Recents in Beach

Explain with reference to the context the following lines: Must come and bide. And such are we? Unreasoning, sanguine, visionary ? That I can hope

 Explain with reference to the context the following lines:

(a) Must come and bide. And such are we?

Unreasoning, sanguine, visionary ?

That I can hope

Health, love friends, scope

In full for thee; can dream thou’lt find

Joys seldom yet attained by humankind!

Ans. Context: These lines are taken from the poem To An Unborn Pauper Child by Thomas Hardy.

Explanation: The poet feels the child would gladly find some enclosed land in the earth, where the child would stay without a tear or disquietude. But he is incapable to do this as he is as weak as the baby. He cannot change the common fate to a rare one. As he is unable to change the baby’s fate or to give warning of what is in store for it, he asks the child to come and dwell on the earth. And since humans are by nature happily optimistic, visionary and not given to reason, he can hope and wish that the baby, once it is born, will live in love, good health, friendship and possibilities galore. He dreams that the child will have joys which are rarely achieved by human beings.
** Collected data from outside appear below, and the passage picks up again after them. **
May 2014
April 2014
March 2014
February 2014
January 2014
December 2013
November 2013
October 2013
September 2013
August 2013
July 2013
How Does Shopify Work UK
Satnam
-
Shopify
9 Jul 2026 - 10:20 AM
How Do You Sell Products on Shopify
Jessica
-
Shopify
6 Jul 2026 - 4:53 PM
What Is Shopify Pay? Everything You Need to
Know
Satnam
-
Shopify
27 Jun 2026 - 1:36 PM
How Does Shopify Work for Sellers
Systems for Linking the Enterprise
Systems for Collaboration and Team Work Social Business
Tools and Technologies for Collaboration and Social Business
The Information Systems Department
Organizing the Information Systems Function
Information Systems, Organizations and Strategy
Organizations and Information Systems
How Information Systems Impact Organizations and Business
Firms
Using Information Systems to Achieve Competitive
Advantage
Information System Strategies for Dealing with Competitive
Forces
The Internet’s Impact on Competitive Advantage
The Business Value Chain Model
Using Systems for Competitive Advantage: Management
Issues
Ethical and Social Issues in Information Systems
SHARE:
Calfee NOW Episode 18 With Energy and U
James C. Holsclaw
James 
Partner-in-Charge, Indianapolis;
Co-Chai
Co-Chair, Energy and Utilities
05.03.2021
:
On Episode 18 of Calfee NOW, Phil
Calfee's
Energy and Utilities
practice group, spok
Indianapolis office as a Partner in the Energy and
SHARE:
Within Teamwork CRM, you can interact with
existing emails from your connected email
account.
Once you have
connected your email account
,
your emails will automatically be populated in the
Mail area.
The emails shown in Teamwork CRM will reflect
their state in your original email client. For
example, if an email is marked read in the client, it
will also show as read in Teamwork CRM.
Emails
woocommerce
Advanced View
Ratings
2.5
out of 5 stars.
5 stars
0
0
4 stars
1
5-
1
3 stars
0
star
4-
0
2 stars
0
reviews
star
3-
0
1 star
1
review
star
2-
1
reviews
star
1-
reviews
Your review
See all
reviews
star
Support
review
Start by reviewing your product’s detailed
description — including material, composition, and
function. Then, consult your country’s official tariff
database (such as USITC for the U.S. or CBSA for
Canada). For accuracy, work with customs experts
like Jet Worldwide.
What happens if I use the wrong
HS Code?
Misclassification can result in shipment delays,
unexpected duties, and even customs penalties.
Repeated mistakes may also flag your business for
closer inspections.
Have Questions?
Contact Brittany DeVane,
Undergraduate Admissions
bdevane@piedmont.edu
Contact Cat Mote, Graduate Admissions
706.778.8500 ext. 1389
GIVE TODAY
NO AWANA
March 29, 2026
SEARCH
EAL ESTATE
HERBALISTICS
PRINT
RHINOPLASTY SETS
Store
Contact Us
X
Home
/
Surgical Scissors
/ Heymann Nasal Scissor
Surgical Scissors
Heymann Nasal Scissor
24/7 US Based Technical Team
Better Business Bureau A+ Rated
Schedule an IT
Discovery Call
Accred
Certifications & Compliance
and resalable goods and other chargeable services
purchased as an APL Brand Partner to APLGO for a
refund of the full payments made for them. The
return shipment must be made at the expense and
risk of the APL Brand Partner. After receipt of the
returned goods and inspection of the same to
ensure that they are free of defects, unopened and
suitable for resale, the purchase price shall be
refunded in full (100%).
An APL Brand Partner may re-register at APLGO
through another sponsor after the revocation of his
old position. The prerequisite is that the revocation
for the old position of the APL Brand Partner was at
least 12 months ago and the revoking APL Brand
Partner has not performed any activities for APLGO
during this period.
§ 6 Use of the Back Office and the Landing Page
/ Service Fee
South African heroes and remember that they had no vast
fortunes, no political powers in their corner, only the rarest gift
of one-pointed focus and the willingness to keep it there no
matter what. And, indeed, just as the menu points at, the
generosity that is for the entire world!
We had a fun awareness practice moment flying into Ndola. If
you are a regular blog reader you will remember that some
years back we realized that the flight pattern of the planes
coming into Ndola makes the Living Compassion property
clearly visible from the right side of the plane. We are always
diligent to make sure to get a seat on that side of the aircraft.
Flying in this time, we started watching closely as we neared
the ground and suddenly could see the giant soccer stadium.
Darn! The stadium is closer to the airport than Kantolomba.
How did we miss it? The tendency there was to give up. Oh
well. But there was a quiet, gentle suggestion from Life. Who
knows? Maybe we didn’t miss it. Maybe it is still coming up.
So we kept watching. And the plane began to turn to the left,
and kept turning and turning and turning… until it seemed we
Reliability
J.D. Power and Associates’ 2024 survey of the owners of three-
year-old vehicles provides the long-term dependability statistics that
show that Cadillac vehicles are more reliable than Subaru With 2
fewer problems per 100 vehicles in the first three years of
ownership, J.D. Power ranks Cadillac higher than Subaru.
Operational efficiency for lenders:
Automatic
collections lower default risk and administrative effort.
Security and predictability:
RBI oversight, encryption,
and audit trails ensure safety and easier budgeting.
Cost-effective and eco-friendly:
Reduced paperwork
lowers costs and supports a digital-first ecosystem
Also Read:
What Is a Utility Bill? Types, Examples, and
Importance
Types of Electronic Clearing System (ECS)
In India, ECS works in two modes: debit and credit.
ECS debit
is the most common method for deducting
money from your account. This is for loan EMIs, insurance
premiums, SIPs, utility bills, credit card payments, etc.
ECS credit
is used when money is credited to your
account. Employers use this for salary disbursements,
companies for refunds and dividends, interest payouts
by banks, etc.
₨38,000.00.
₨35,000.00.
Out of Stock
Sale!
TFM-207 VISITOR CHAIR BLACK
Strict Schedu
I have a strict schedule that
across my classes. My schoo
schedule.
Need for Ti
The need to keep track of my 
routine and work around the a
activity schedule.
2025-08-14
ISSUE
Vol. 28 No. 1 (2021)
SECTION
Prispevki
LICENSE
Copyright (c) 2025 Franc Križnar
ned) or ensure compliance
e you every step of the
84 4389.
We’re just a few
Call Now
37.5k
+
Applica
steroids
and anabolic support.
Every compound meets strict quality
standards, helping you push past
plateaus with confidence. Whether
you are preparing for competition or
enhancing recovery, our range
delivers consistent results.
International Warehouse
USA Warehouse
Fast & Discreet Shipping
In the last stanza, the poet prays that things may be better for the child. The terrible things may be applicable to any child born into the world. The poet has seen several disruptive events in the world. “Though skies spoutfire and blood and nations quake” might be a reference to the aerial warfare and blitzkrieg during the World War.

The poem is an “apostrophe”: A rhetorical device in the form of an address to someone not present. Many of the stanzas opens with injunctions and interjections. The poem makes use of alliterations such as, “hid heart”, “cease silently”, “birth-hour beckons”, “Travails and teens”,”surge and sigh” and “pending plan”. Time has been personified in the poem.

(b) All the earth and air

with thy voice is loud,

As, when night is bare,

From one lovely cloud

The moon rains out her beams, and heaven is overflow’d

Ans. Context: These lines are taken from the poem To a Skylark by Percy Bysshe Shelley.

Explanation: The bird is like the poet who sings for the mankind from an unknown destination. Then the skylark is compared with the aristocratic maiden soothing her love laden soul with song. The singing of the bird has heavenly blessings. Then it is compared with the rose covered by the green leaves. So the bird though not seen properly is communicating with the audience in clear music.

The poet wishes that the bird should teach the mankind the heavenly happiness it enjoys. He also wants to know about the theme of the song of the bird. The poet also is curious to know about the reason behind such happiness and absence of sorrow. The bird knows only love but does not know the sadness inherited in the human love. Its love is sacred. The bird is given eternity. It is singing from time immemorial.

Then the poet contrasts the song of the bird with the woes of human being. Human wants are unlimited. Human wants never get fulfilled. The good songs of the human world are always accompanied with the saddest thoughts. So goes the beautiful description “our sweetest songs are those that tell of saddest thoughts”. The poet wants to learn about the secret of the beauty of the skylark. The skylark is the scorner of the ground. It scorns the earth which is full of afflictions and miseries. The poet wants that the skylark should teach him half of the gladness it enjoys. He can learn from the bird and write poetry. Each stanza consists of four short lines and the last long line. The rhyme patter is very much similar in the poem.